■ Set problem 1
Please extract the full forum thread about an Ltac2 hash table, word for word.

■ Text section
==========

@Pierre-Marie Pédrot @Jason Gross (and all): are you aware of on Ltac2 implementation of an OCaml style hash table?

Also I just wrote a hash function for constr / kind. There are a few term types one can't look into with Ltac2 code, but I would say the hash function should have few collisions for most purposes anyway. It might just be a bit slow, because for constant, inductive and constructorI go over a reference and Env.path and hash the resulting array of idents as strings - not sure if there is a better way. A OCaml hash function for strings would probably speed up things a bit.

Not that I know of, but we could export the OCaml implementation straightforwardly.

Note that storing terms inside a hashtable for tactic purposes is a very dangerous area.

Terms are indeed not only given by the AST, but are actually a quotient of a term + the evarmap. Notably we don't want to observe the differences between an evar and its expansion, and e.g. universes are only considered up to unification.

==========

■ Data section

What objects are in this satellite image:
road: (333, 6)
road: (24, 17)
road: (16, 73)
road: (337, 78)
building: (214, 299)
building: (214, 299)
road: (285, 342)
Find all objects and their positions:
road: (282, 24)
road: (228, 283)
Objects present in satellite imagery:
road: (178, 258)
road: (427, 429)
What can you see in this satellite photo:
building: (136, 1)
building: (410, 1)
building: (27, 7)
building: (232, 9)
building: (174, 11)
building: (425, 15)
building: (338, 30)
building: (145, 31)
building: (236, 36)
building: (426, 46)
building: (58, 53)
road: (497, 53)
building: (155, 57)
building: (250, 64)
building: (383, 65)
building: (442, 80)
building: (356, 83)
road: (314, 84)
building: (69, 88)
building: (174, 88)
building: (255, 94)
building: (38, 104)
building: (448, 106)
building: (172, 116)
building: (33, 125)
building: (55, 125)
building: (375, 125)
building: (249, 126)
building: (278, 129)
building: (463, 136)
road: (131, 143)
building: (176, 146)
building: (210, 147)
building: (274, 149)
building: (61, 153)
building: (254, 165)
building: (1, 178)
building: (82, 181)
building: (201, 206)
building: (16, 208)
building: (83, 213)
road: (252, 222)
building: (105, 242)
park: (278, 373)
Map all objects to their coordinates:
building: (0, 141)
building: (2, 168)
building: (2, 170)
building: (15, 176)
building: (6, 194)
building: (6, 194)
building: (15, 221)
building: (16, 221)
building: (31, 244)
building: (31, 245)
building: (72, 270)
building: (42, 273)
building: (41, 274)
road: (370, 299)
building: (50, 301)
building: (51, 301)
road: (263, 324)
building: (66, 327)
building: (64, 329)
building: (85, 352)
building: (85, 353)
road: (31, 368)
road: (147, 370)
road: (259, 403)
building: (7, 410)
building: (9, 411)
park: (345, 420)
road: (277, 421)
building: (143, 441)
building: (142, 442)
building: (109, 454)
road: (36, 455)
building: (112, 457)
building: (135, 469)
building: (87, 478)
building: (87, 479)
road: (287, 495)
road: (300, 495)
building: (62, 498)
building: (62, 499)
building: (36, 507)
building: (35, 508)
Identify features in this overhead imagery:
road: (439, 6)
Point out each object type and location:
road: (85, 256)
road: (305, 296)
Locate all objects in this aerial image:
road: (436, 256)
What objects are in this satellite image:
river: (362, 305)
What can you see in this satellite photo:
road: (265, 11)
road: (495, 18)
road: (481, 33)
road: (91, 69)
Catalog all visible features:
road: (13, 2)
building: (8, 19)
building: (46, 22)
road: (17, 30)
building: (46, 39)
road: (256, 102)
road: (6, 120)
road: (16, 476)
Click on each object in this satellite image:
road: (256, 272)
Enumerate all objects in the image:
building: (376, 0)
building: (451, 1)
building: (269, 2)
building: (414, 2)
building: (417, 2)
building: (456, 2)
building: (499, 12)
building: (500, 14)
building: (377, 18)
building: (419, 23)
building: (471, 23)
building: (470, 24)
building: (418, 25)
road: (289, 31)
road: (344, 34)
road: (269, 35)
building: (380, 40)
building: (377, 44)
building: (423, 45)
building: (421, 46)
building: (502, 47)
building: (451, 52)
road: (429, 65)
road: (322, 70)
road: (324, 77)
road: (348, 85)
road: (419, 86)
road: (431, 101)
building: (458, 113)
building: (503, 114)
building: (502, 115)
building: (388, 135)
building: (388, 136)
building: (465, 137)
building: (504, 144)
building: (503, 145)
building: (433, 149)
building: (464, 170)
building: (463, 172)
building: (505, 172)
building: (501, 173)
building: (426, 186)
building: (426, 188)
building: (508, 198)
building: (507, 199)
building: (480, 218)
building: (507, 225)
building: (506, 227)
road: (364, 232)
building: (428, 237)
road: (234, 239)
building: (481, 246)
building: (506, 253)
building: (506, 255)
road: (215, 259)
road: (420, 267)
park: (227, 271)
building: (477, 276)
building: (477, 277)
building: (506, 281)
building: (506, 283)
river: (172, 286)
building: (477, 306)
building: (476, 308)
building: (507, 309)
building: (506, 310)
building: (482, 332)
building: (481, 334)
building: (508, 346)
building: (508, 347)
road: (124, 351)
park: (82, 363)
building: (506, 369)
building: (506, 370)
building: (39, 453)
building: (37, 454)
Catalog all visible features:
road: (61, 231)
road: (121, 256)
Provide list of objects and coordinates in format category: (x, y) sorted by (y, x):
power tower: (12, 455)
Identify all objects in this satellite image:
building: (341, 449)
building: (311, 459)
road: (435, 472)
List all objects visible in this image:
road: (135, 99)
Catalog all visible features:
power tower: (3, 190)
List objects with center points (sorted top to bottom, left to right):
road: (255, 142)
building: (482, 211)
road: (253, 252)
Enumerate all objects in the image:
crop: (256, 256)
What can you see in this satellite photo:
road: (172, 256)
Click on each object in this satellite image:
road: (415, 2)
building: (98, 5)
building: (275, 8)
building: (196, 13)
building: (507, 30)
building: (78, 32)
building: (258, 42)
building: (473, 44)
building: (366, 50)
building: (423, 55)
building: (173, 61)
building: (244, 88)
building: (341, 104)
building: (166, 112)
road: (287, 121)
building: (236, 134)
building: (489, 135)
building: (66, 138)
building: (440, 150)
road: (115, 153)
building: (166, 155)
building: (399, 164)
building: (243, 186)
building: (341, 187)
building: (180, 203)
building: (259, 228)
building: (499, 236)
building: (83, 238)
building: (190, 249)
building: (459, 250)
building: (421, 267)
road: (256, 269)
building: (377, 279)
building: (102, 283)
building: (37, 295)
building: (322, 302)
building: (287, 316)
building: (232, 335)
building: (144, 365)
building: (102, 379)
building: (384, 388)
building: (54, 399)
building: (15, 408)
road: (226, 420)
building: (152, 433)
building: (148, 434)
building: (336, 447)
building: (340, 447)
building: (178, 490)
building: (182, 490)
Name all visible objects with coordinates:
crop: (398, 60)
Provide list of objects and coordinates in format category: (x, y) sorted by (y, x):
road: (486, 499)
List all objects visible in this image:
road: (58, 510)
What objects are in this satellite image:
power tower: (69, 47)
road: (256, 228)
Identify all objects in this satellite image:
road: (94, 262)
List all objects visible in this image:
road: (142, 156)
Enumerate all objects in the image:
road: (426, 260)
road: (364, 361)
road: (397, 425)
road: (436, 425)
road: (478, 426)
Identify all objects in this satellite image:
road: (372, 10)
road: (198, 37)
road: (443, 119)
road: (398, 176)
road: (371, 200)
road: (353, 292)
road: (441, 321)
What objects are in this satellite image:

==========

■ Set problem 2
Copy the rows verbatim, starting at the first row and ending with the line containing "building: (35, 508)", that line included.

■ Final result 1
@Pierre-Marie Pédrot @Jason Gross (and all): are you aware of on Ltac2 implementation of an OCaml style hash table?

Also I just wrote a hash function for constr / kind. There are a few term types one can't look into with Ltac2 code, but I would say the hash function should have few collisions for most purposes anyway. It might just be a bit slow, because for constant, inductive and constructorI go over a reference and Env.path and hash the resulting array of idents as strings - not sure if there is a better way. A OCaml hash function for strings would probably speed up things a bit.

Not that I know of, but we could export the OCaml implementation straightforwardly.

Note that storing terms inside a hashtable for tactic purposes is a very dangerous area.

Terms are indeed not only given by the AST, but are actually a quotient of a term + the evarmap. Notably we don't want to observe the differences between an evar and its expansion, and e.g. universes are only considered up to unification.

■ Final result 2
What objects are in this satellite image:
road: (333, 6)
road: (24, 17)
road: (16, 73)
road: (337, 78)
building: (214, 299)
building: (214, 299)
road: (285, 342)
Find all objects and their positions:
road: (282, 24)
road: (228, 283)
Objects present in satellite imagery:
road: (178, 258)
road: (427, 429)
What can you see in this satellite photo:
building: (136, 1)
building: (410, 1)
building: (27, 7)
building: (232, 9)
building: (174, 11)
building: (425, 15)
building: (338, 30)
building: (145, 31)
building: (236, 36)
building: (426, 46)
building: (58, 53)
road: (497, 53)
building: (155, 57)
building: (250, 64)
building: (383, 65)
building: (442, 80)
building: (356, 83)
road: (314, 84)
building: (69, 88)
building: (174, 88)
building: (255, 94)
building: (38, 104)
building: (448, 106)
building: (172, 116)
building: (33, 125)
building: (55, 125)
building: (375, 125)
building: (249, 126)
building: (278, 129)
building: (463, 136)
road: (131, 143)
building: (176, 146)
building: (210, 147)
building: (274, 149)
building: (61, 153)
building: (254, 165)
building: (1, 178)
building: (82, 181)
building: (201, 206)
building: (16, 208)
building: (83, 213)
road: (252, 222)
building: (105, 242)
park: (278, 373)
Map all objects to their coordinates:
building: (0, 141)
building: (2, 168)
building: (2, 170)
building: (15, 176)
building: (6, 194)
building: (6, 194)
building: (15, 221)
building: (16, 221)
building: (31, 244)
building: (31, 245)
building: (72, 270)
building: (42, 273)
building: (41, 274)
road: (370, 299)
building: (50, 301)
building: (51, 301)
road: (263, 324)
building: (66, 327)
building: (64, 329)
building: (85, 352)
building: (85, 353)
road: (31, 368)
road: (147, 370)
road: (259, 403)
building: (7, 410)
building: (9, 411)
park: (345, 420)
road: (277, 421)
building: (143, 441)
building: (142, 442)
building: (109, 454)
road: (36, 455)
building: (112, 457)
building: (135, 469)
building: (87, 478)
building: (87, 479)
road: (287, 495)
road: (300, 495)
building: (62, 498)
building: (62, 499)
building: (36, 507)
building: (35, 508)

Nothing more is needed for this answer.